Problem details: Reproduce the records in the stretch from the line containing "order: Asterales" through the line containing "elevation (m): 2700", renaming "collectors" to "collected by" and keeping everything else the same.

┌─ Records to process

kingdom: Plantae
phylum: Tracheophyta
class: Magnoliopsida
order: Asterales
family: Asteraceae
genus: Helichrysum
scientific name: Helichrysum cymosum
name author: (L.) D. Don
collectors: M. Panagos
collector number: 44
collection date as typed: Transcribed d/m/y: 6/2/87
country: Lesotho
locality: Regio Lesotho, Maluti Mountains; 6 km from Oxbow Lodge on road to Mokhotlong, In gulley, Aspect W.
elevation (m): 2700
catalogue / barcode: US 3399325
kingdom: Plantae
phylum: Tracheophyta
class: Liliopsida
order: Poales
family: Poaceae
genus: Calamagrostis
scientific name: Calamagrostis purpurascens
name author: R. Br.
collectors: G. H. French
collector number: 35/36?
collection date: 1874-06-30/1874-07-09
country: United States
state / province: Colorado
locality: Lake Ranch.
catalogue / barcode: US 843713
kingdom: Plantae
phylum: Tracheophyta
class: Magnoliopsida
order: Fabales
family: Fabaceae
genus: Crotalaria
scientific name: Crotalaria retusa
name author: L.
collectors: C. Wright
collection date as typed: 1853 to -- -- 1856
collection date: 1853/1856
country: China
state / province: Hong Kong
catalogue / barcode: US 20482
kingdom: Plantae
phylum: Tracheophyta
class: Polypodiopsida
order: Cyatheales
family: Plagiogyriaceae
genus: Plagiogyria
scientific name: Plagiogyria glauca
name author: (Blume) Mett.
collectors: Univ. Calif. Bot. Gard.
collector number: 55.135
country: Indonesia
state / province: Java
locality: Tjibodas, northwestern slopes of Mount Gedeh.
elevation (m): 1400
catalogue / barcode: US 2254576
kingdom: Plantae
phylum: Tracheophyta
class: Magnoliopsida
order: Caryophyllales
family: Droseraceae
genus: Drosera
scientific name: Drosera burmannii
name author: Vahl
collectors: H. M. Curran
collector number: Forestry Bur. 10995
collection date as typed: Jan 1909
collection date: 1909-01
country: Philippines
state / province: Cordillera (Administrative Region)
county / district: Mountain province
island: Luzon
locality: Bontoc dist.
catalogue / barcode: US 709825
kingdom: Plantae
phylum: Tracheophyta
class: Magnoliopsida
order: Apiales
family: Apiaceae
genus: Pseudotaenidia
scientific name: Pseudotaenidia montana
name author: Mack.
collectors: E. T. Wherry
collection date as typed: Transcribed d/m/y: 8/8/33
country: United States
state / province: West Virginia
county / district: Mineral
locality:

└─

Answer to the task:
order: Asterales
family: Asteraceae
genus: Helichrysum
scientific name: Helichrysum cymosum
name author: (L.) D. Don
collected by: M. Panagos
collector number: 44
collection date as typed: Transcribed d/m/y: 6/2/87
country: Lesotho
locality: Regio Lesotho, Maluti Mountains; 6 km from Oxbow Lodge on road to Mokhotlong, In gulley, Aspect W.
elevation (m): 2700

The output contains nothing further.